Is there a good way to prioritize your shop workload?

Two trucks show up at your gate at 8 a.m. One truck belongs to an owner-operator, who says he needs a two-hour repair. The other is a driver for a large local fleet, and he fears his repair will last all day.

You have one bay open and one tech available.

Who goes first?

This is a puzzle that’s not easily solved, but hopefully, there will soon be a cheat sheet.

That’s the goal of the Technology & Maintenance Council’s (TMC) Shop Workload and Prioritization task force in study group S.16. During an active meeting Monday at the TMC Annual Meeting in Nashville, task force co-chairs Matt Panning from Tyson Foods and Scott Witt from Virginia Truck Center detailed their ambitious goals for a potential Recommended Practice.

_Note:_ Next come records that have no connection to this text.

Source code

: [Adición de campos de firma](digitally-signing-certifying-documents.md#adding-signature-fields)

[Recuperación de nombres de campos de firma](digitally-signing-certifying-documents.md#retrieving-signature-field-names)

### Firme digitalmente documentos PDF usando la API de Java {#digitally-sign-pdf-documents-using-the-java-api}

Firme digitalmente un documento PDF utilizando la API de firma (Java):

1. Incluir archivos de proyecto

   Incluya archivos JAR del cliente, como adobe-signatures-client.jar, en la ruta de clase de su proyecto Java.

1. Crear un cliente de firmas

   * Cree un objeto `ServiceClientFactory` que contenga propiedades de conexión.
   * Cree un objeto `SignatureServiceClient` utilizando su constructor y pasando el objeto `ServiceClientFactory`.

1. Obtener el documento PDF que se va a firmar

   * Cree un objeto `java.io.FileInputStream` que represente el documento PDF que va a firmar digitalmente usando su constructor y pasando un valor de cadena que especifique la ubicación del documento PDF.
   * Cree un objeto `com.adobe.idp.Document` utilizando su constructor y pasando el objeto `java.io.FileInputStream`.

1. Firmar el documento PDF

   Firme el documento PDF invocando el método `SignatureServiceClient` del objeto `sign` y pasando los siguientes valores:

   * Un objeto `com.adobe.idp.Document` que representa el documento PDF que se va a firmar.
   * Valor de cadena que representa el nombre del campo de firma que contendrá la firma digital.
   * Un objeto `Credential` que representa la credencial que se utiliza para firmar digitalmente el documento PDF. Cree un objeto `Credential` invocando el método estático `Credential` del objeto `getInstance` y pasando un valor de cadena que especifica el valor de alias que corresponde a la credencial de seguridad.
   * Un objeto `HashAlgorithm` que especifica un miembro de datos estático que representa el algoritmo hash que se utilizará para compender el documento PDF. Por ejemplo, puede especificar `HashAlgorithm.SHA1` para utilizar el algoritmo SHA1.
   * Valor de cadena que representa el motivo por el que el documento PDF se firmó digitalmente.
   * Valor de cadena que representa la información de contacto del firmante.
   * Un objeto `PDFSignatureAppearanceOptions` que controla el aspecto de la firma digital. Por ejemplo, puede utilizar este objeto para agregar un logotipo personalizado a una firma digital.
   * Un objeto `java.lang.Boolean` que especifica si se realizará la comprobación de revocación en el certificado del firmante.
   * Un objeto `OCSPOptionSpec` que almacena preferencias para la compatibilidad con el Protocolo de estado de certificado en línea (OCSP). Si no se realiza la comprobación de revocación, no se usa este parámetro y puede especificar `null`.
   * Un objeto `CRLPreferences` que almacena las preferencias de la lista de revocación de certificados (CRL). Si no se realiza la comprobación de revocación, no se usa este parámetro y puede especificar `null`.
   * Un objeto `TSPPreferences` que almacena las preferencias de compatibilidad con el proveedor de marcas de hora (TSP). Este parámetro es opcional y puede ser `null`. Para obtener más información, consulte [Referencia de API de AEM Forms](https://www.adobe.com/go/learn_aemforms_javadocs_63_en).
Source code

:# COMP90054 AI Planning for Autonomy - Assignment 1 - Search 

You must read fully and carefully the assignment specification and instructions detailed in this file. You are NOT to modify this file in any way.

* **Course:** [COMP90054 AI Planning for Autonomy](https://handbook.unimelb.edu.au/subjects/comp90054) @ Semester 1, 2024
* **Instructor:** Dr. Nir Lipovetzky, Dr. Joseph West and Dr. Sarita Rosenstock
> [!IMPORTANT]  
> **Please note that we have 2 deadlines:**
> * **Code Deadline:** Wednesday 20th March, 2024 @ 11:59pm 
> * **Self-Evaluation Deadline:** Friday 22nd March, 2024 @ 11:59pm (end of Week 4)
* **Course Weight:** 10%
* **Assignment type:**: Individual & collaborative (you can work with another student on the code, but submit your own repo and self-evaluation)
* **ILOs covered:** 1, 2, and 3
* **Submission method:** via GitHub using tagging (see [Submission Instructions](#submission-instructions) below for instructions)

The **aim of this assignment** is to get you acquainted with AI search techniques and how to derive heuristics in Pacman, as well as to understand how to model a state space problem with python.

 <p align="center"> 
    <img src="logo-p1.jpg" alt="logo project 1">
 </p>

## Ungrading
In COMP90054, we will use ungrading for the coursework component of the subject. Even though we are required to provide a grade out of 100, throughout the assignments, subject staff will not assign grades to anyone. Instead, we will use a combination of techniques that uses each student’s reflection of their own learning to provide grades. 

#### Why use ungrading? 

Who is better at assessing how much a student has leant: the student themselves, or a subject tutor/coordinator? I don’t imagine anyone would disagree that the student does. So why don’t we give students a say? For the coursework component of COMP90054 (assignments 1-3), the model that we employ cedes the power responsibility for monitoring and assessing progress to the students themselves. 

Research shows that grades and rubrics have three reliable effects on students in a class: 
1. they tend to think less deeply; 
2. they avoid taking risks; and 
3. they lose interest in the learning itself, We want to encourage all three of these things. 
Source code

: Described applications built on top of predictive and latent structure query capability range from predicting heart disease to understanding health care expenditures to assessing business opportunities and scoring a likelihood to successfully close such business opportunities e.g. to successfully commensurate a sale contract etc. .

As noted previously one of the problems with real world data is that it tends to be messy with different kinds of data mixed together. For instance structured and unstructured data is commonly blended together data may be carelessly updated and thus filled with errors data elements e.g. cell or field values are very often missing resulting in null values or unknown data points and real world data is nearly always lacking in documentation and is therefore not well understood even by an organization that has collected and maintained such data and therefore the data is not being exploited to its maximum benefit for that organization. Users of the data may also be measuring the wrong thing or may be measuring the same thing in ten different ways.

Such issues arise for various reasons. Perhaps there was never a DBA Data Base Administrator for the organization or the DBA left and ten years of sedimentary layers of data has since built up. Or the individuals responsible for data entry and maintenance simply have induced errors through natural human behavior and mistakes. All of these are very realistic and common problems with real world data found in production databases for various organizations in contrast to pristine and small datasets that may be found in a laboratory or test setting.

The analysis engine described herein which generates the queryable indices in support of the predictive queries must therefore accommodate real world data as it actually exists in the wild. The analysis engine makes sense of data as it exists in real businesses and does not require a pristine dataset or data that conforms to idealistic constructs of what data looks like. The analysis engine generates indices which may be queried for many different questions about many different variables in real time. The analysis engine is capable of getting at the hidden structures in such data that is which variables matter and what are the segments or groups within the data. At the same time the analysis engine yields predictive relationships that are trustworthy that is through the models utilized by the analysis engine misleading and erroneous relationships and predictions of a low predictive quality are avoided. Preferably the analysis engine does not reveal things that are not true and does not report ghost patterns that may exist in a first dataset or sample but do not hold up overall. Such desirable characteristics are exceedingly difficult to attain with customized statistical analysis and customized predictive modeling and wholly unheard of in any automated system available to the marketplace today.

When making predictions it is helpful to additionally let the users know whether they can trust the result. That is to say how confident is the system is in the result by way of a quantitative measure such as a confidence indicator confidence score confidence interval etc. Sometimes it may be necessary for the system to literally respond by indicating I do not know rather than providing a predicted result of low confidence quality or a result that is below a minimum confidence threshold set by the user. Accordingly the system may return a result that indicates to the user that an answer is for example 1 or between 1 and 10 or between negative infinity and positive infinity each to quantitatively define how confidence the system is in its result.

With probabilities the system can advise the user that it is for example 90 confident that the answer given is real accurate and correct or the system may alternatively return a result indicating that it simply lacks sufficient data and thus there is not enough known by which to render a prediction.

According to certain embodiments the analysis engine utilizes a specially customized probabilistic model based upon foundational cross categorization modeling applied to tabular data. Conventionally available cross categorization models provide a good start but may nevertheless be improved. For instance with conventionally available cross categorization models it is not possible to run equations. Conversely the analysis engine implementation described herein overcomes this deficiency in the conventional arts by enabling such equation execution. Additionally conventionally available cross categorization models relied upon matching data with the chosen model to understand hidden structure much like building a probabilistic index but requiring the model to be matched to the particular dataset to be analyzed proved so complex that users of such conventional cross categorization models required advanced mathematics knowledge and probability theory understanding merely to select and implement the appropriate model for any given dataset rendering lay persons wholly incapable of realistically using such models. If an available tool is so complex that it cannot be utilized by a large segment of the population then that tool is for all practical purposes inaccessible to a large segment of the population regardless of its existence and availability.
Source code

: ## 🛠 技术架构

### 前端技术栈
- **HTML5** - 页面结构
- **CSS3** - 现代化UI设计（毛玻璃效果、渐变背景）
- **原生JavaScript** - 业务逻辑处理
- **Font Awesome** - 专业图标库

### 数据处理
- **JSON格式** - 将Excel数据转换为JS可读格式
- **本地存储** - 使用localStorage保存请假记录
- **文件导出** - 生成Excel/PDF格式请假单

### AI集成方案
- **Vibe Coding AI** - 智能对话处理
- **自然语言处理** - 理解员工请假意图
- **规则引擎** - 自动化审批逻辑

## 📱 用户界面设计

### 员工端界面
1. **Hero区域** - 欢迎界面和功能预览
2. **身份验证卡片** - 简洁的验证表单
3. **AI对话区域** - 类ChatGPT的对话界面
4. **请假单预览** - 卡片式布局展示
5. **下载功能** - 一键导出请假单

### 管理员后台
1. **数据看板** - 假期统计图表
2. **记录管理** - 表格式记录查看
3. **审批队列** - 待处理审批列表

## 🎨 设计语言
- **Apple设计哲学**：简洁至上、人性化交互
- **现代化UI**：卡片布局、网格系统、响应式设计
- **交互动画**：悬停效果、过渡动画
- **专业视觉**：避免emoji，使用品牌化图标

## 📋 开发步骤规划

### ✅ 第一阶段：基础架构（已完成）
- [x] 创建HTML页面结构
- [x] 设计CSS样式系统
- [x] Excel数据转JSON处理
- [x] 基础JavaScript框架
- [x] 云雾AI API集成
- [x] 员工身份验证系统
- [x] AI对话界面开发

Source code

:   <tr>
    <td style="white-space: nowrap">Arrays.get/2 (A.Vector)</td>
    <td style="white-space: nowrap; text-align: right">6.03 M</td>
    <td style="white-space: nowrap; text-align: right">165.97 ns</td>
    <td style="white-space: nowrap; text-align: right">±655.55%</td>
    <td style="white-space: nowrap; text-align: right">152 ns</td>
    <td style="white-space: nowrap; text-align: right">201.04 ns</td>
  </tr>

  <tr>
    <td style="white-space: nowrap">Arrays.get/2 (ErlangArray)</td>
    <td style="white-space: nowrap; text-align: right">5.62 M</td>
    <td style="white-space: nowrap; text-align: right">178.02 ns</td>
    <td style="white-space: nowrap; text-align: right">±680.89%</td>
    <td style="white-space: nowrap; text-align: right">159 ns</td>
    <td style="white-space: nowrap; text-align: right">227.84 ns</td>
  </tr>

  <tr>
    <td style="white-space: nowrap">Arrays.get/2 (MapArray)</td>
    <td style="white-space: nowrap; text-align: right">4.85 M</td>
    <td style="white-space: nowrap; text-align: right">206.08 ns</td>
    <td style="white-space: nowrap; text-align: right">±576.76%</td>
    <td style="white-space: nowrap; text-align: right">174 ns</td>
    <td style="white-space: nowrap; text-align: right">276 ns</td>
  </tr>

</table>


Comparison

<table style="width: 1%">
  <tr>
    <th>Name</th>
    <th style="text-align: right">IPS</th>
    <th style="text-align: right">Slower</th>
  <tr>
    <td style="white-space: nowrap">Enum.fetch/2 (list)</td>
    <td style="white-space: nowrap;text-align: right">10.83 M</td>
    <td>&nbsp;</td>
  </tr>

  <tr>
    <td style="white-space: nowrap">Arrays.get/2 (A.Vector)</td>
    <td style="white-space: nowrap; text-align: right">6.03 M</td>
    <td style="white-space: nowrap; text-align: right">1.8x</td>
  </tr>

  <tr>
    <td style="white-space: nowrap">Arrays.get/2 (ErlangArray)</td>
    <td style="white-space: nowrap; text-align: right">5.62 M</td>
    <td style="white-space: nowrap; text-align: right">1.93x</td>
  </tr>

“We’re trying to give the service writer or service manager building blocks for areas where he’s always struggling [with shop prioritization],” says Panning. “We’re trying to address that point where things always go haywire.”

Still in the early stages of their RP planning, the duo recognizes they have a tall task ahead.

Downtime is pain point for all vehicle owners, and Panning, Witt and all attendees in Monday’s meeting are in agreement that a best practice would be beneficial.

But solving the problem is harder than identifying it.

One reason is because of diagnostics, the group says. What if that two-hour repair becomes a 12-hour repair in the diagnostic lane? And what if the tech best skilled to complete it is already on another truck, or home sick?

A recommended practice will need factor in each aspect, the group says, allowing a shop foreman to identify the tech talent, bays and parts he has on hand when determining which truck hits the shop first.

“We have to come up with a systematic approach,” says Witt. “Maybe that will help us manage 75 percent of the business instead of that 75 percent of the business managing us.”